Uses the LLM OCR / cleanup / Markdown structuring pipeline.

- best for scanned PDFs, image-heavy PDFs, or noisy extraction
- more robust on image pages
- slower than native mode
- requires model configuration

```bash
uv run pdf2epub ./scan.pdf --extract-mode llm
```

### `auto`

Chooses between `native` and `llm` based on text density.

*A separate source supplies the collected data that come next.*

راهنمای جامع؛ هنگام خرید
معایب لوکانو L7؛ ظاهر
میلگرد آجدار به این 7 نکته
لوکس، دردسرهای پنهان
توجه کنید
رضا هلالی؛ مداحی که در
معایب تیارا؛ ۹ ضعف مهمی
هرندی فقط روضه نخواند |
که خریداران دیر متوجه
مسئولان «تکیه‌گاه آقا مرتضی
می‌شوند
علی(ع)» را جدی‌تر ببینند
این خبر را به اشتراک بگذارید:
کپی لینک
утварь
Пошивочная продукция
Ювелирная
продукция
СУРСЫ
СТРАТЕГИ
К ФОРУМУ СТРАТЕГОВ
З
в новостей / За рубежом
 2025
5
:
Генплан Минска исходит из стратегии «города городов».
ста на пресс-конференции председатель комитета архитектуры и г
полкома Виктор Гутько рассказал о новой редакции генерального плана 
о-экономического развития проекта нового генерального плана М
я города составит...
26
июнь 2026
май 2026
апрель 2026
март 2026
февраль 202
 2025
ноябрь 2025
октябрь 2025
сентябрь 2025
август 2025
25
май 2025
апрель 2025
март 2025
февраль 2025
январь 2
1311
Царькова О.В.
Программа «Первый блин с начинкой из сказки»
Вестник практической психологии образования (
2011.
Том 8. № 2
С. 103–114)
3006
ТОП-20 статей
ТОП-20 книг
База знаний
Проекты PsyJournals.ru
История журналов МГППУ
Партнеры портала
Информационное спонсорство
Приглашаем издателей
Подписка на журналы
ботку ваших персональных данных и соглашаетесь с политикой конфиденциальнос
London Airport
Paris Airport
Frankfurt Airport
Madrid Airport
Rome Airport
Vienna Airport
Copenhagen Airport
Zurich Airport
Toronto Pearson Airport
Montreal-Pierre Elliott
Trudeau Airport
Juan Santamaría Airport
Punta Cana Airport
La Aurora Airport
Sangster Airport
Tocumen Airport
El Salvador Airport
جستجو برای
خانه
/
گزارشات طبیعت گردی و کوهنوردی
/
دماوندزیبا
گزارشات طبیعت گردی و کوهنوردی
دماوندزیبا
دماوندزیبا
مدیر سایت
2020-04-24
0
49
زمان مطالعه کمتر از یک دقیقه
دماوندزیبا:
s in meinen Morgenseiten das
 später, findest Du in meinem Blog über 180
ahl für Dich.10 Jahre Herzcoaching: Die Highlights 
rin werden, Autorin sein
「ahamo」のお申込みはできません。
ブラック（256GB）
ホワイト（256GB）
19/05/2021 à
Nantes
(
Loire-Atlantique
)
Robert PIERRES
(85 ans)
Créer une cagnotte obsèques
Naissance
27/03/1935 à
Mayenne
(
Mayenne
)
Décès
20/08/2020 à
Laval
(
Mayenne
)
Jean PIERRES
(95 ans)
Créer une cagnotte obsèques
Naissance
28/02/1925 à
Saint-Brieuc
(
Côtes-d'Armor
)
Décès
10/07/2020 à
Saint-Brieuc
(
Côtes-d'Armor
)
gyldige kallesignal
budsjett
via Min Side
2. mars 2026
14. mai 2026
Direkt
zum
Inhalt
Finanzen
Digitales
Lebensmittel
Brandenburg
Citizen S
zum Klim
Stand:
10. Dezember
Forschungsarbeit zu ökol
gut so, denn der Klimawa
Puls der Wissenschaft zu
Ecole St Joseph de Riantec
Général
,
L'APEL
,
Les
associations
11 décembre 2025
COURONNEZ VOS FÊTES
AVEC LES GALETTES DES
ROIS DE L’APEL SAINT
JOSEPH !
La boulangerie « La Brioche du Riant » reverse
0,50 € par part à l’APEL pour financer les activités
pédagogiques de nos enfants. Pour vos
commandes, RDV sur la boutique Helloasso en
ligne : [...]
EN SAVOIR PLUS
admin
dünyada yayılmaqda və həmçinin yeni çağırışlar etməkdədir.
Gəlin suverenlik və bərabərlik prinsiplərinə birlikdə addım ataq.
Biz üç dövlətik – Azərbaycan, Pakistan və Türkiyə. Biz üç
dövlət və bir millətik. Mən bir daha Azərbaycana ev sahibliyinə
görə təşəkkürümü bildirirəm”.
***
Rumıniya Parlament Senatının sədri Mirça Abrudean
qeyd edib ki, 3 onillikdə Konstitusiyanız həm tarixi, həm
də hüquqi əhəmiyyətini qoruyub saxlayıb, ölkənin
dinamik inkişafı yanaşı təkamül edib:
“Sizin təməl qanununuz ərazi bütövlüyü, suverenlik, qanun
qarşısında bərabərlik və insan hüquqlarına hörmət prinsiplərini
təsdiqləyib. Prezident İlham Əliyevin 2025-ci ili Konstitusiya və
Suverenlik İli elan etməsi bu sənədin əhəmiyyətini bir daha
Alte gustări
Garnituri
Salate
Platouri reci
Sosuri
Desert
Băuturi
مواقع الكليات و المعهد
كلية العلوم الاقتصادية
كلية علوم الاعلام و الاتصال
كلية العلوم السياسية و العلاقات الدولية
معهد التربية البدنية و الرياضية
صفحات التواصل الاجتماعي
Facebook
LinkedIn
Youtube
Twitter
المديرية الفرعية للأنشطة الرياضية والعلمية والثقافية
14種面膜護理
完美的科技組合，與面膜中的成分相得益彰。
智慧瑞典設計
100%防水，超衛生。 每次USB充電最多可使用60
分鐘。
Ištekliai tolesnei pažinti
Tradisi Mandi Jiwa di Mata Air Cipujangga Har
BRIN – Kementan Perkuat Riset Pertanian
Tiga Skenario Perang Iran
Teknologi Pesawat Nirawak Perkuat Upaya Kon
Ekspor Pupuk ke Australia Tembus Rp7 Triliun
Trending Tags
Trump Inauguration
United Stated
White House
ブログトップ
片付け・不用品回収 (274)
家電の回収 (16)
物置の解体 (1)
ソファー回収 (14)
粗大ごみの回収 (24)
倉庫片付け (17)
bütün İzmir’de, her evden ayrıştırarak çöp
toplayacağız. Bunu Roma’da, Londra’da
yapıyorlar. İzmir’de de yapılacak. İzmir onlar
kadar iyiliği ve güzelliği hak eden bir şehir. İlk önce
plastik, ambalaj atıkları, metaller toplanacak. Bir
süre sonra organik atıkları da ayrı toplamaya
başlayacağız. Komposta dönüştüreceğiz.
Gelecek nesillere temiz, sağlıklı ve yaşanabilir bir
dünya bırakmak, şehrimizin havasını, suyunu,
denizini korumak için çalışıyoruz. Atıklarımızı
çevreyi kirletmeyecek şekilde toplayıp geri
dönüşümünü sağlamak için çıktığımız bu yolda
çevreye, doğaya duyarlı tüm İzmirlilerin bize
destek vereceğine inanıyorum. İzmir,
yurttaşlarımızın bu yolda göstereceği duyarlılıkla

- in `--text-only` mode, it can fall back automatically
- in normal EPUB generation mode, you should still configure the LLM in advance,
  because the document may be classified as OCR-needed

If you already know the PDF has a clean text layer, `--extract-mode native` is
usually the safer choice.

## LLM configuration

`pdf2epub` looks for these environment variables first:

- `PDF2EPUB_LLM_MODEL`
- `PDF2EPUB_LLM_BASE_URL`
- `PDF2EPUB_LLM_API_KEY`

It also accepts these standard fallbacks:

- `OPENAI_MODEL`
- `OPENAI_BASE_URL`
- `OPENAI_API_KEY`

Example `.env`:

```dotenv
PDF2EPUB_LLM_BASE_URL=http://127.0.0.1:11434/v1
PDF2EPUB_LLM_API_KEY=dummy
PDF2EPUB_LLM_MODEL=glm-ocr
```

## Output behavior

- default output path: same directory as the source PDF, with an `.epub`
  extension
- if `--title`, `--author`, or `--language` are omitted, the CLI tries to infer
  them from PDF metadata and extracted text
- if text extraction succeeds but no chapters can be built, the CLI exits with
  an error instead of silently generating a broken EPUB

## Testing

Run the unit test suite:

```bash
uv run pytest
```

Run the live local-model integration test:

```bash
PDF2EPUB_RUN_LIVE_LLM=1 uv run pytest -m live_llm -s
```

## Benchmarks and local book fixtures

- manual end-to-end artifacts live under `benchmarks/artifacts/e2e/`
- local linked book fixtures live under `benchmarks/local/downloads_books/files/`
- automated quality regression script:

```bash
uv run python scripts/run_quality_regression.py
```

## Naming and scope

The project used to be called `any2epub`. It is now intentionally narrowed to
`pdf2epub`: the current goal is not "convert anything to EPUB", but to make the
PDF-to-EPUB pipeline stable and high quality first.

For package distribution, PyPI uses `pdf2epub-cli` while the executable command
stays `pdf2epub`.

## License

This project is licensed under `AGPL-3.0-or-later`. See `LICENSE`.